Activity>
Retype the data below word for word, leaving every line unchanged.
[Opening Records supplied section]
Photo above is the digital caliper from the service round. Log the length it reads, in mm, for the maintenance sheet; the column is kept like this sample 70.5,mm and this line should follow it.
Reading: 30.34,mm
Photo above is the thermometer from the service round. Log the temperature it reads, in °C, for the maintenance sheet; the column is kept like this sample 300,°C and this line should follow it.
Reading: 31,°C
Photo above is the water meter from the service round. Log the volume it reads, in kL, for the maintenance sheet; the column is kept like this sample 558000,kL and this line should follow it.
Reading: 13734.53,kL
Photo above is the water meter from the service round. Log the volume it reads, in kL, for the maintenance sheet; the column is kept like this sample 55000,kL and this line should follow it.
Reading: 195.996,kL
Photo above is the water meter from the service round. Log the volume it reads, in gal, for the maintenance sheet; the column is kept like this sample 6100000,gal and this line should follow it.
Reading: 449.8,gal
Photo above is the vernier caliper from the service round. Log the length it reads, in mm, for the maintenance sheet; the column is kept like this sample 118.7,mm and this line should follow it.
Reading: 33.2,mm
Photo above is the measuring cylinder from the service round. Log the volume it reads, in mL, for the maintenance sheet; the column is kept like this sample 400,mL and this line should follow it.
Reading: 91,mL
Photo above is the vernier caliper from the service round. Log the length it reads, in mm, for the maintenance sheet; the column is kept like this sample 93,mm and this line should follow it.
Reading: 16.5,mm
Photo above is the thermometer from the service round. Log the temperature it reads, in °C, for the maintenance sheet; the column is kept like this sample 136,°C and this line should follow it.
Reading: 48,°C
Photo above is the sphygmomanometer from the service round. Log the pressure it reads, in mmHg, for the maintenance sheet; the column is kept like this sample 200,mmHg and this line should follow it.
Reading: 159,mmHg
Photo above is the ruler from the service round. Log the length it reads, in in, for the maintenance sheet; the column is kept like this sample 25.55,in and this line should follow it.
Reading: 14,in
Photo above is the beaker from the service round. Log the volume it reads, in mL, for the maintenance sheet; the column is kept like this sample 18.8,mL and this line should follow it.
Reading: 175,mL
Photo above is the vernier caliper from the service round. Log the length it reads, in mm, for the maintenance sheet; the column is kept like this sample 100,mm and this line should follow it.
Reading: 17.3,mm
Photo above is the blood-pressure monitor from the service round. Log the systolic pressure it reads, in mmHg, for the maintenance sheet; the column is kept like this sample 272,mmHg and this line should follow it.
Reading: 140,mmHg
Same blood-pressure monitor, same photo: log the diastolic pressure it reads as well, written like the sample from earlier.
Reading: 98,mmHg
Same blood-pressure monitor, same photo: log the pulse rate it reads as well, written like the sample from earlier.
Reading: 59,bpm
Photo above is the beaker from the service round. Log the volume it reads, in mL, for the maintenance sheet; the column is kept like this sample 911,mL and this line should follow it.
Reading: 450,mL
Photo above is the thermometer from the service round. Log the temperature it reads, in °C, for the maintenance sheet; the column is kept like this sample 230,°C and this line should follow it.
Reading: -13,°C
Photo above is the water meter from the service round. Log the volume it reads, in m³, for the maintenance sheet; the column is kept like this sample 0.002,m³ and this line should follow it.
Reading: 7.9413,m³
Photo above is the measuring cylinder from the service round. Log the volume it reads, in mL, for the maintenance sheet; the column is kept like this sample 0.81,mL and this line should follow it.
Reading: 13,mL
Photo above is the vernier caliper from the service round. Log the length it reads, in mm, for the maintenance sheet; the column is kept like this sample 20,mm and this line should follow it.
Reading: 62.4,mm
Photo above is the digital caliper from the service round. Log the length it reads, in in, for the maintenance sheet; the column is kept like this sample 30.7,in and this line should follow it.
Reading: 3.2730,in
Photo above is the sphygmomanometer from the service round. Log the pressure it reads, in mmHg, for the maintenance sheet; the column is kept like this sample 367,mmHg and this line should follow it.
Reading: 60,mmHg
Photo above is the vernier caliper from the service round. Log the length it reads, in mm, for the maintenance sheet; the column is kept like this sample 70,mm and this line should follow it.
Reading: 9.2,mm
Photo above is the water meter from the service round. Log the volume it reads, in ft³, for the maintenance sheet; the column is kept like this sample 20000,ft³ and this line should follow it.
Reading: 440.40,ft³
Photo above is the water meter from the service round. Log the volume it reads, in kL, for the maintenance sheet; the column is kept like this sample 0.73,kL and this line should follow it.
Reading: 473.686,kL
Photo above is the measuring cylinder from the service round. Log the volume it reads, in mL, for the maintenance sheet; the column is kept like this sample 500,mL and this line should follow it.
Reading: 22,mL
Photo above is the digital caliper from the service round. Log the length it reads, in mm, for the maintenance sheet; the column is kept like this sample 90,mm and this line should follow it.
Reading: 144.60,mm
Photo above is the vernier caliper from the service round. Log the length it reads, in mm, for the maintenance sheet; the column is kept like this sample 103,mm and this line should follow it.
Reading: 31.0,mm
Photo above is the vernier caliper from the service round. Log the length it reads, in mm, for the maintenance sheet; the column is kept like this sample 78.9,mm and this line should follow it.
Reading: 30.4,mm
[Closing Records supplied section]
Written solution>
Photo above is the digital caliper from the service round. Log the length it reads, in mm, for the maintenance sheet; the column is kept like this sample 70.5,mm and this line should follow it.
Reading: 30.34,mm
Photo above is the thermometer from the service round. Log the temperature it reads, in °C, for the maintenance sheet; the column is kept like this sample 300,°C and this line should follow it.
Reading: 31,°C
Photo above is the water meter from the service round. Log the volume it reads, in kL, for the maintenance sheet; the column is kept like this sample 558000,kL and this line should follow it.
Reading: 13734.53,kL
Photo above is the water meter from the service round. Log the volume it reads, in kL, for the maintenance sheet; the column is kept like this sample 55000,kL and this line should follow it.
Reading: 195.996,kL
Photo above is the water meter from the service round. Log the volume it reads, in gal, for the maintenance sheet; the column is kept like this sample 6100000,gal and this line should follow it.
Reading: 449.8,gal
Photo above is the vernier caliper from the service round. Log the length it reads, in mm, for the maintenance sheet; the column is kept like this sample 118.7,mm and this line should follow it.
Reading: 33.2,mm
Photo above is the measuring cylinder from the service round. Log the volume it reads, in mL, for the maintenance sheet; the column is kept like this sample 400,mL and this line should follow it.
Reading: 91,mL
Photo above is the vernier caliper from the service round. Log the length it reads, in mm, for the maintenance sheet; the column is kept like this sample 93,mm and this line should follow it.
Reading: 16.5,mm
Photo above is the thermometer from the service round. Log the temperature it reads, in °C, for the maintenance sheet; the column is kept like this sample 136,°C and this line should follow it.
Reading: 48,°C
Photo above is the sphygmomanometer from the service round. Log the pressure it reads, in mmHg, for the maintenance sheet; the column is kept like this sample 200,mmHg and this line should follow it.
Reading: 159,mmHg
Photo above is the ruler from the service round. Log the length it reads, in in, for the maintenance sheet; the column is kept like this sample 25.55,in and this line should follow it.
Reading: 14,in
Photo above is the beaker from the service round. Log the volume it reads, in mL, for the maintenance sheet; the column is kept like this sample 18.8,mL and this line should follow it.
Reading: 175,mL
Photo above is the vernier caliper from the service round. Log the length it reads, in mm, for the maintenance sheet; the column is kept like this sample 100,mm and this line should follow it.
Reading: 17.3,mm
Photo above is the blood-pressure monitor from the service round. Log the systolic pressure it reads, in mmHg, for the maintenance sheet; the column is kept like this sample 272,mmHg and this line should follow it.
Reading: 140,mmHg
Same blood-pressure monitor, same photo: log the diastolic pressure it reads as well, written like the sample from earlier.
Reading: 98,mmHg
Same blood-pressure monitor, same photo: log the pulse rate it reads as well, written like the sample from earlier.
Reading: 59,bpm
Photo above is the beaker from the service round. Log the volume it reads, in mL, for the maintenance sheet; the column is kept like this sample 911,mL and this line should follow it.
Reading: 450,mL
Photo above is the thermometer from the service round. Log the temperature it reads, in °C, for the maintenance sheet; the column is kept like this sample 230,°C and this line should follow it.
Reading: -13,°C
Photo above is the water meter from the service round. Log the volume it reads, in m³, for the maintenance sheet; the column is kept like this sample 0.002,m³ and this line should follow it.
Reading: 7.9413,m³
Photo above is the measuring cylinder from the service round. Log the volume it reads, in mL, for the maintenance sheet; the column is kept like this sample 0.81,mL and this line should follow it.
Reading: 13,mL
Photo above is the vernier caliper from the service round. Log the length it reads, in mm, for the maintenance sheet; the column is kept like this sample 20,mm and this line should follow it.
Reading: 62.4,mm
Photo above is the digital caliper from the service round. Log the length it reads, in in, for the maintenance sheet; the column is kept like this sample 30.7,in and this line should follow it.
Reading: 3.2730,in
Photo above is the sphygmomanometer from the service round. Log the pressure it reads, in mmHg, for the maintenance sheet; the column is kept like this sample 367,mmHg and this line should follow it.
Reading: 60,mmHg
Photo above is the vernier caliper from the service round. Log the length it reads, in mm, for the maintenance sheet; the column is kept like this sample 70,mm and this line should follow it.
Reading: 9.2,mm
Photo above is the water meter from the service round. Log the volume it reads, in ft³, for the maintenance sheet; the column is kept like this sample 20000,ft³ and this line should follow it.
Reading: 440.40,ft³
Photo above is the water meter from the service round. Log the volume it reads, in kL, for the maintenance sheet; the column is kept like this sample 0.73,kL and this line should follow it.
Reading: 473.686,kL
Photo above is the measuring cylinder from the service round. Log the volume it reads, in mL, for the maintenance sheet; the column is kept like this sample 500,mL and this line should follow it.
Reading: 22,mL
Photo above is the digital caliper from the service round. Log the length it reads, in mm, for the maintenance sheet; the column is kept like this sample 90,mm and this line should follow it.
Reading: 144.60,mm
Photo above is the vernier caliper from the service round. Log the length it reads, in mm, for the maintenance sheet; the column is kept like this sample 103,mm and this line should follow it.
Reading: 31.0,mm
Photo above is the vernier caliper from the service round. Log the length it reads, in mm, for the maintenance sheet; the column is kept like this sample 78.9,mm and this line should follow it.
Reading: 30.4,mm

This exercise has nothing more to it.